Oh glory, I’m angry. Aren’t you angry?
Sure you are. But why are we so angry?
We’re angry because of the social and political climate in this country.
Things ain’t the way they used to be or so it seems.
The values of our homes are not appreciating over time like they used to.
We don’t seem to have as much money as we used to.
We don’t seem to have the jobs we used to have.
And those damn politicians –– they’re the worst. They don’t fight for us like they used to.
The status quo just isn’t doing it.
As a result, come November, we as a people are ready to cast our ballots, yeah?
We can’t just witness the change –– we need to BE the change.
Absolutely. We need to channel our anger into making that change.
However, we need to channel that anger appropriately.

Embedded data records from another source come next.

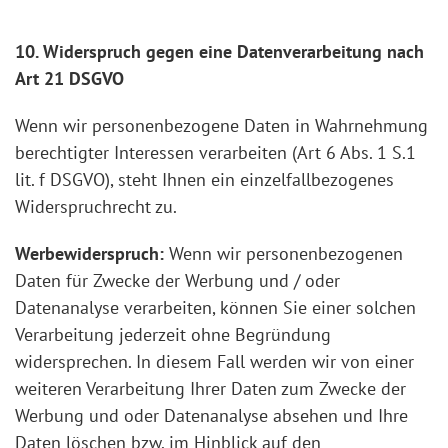
10. Widerspruch gegen eine Datenverarbeitung nach
Art 21 DSGVO
Wenn wir personenbezogene Daten in Wahrnehmung
berechtigter Interessen verarbeiten (Art 6 Abs. 1 S.1
lit. f DSGVO), steht Ihnen ein einzelfallbezogenes
Widerspruchrecht zu.
Werbewiderspruch:
Wenn wir personenbezogenen
Daten für Zwecke der Werbung und / oder
Datenanalyse verarbeiten, können Sie einer solchen
Verarbeitung jederzeit ohne Begründung
widersprechen. In diesem Fall werden wir von einer
weiteren Verarbeitung Ihrer Daten zum Zwecke der
Werbung und oder Datenanalyse absehen und Ihre
Daten löschen bzw. im Hinblick auf den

That’s especially difficult right now, not only because of the extreme partisanship in politics.
There’s an extreme partisanship in our national discourse, spurred by the mainstream media and perpetuated by us, the citizenry, who eat out of the media’s hands.

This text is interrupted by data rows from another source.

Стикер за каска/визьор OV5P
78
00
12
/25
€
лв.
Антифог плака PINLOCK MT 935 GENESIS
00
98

The media has misplaced our anger, and we need to do some sifting through its muck to figure out what exactly we are angry about.
I have been doing some sifting because of my frustration with these problems.
There are at least three issues I’ve found in our national discourse, that I believe are misdirecting our general frustration.
Addressing these issues could potentially be analgesic and not only for our national discourse and national politics but also for our national sanity.
I’ll frame these three issues as “reasons not to vote.” They’re issues that make us angry but they’re also issues that are disconnected from our country’s problems. I hope they’re as sobering for you as they are for me.
Issue one: don’t vote because America is a “Christian nation.”
It’s not, even though people like Sarah Palin say things like –– incoherent as this is –– “hearing any leader declare that America isn’t a Christian nation… it’s mind-boggling to see some of our nation’s actions recently, but politics truly is a topic for another day” (ABC News, April 20).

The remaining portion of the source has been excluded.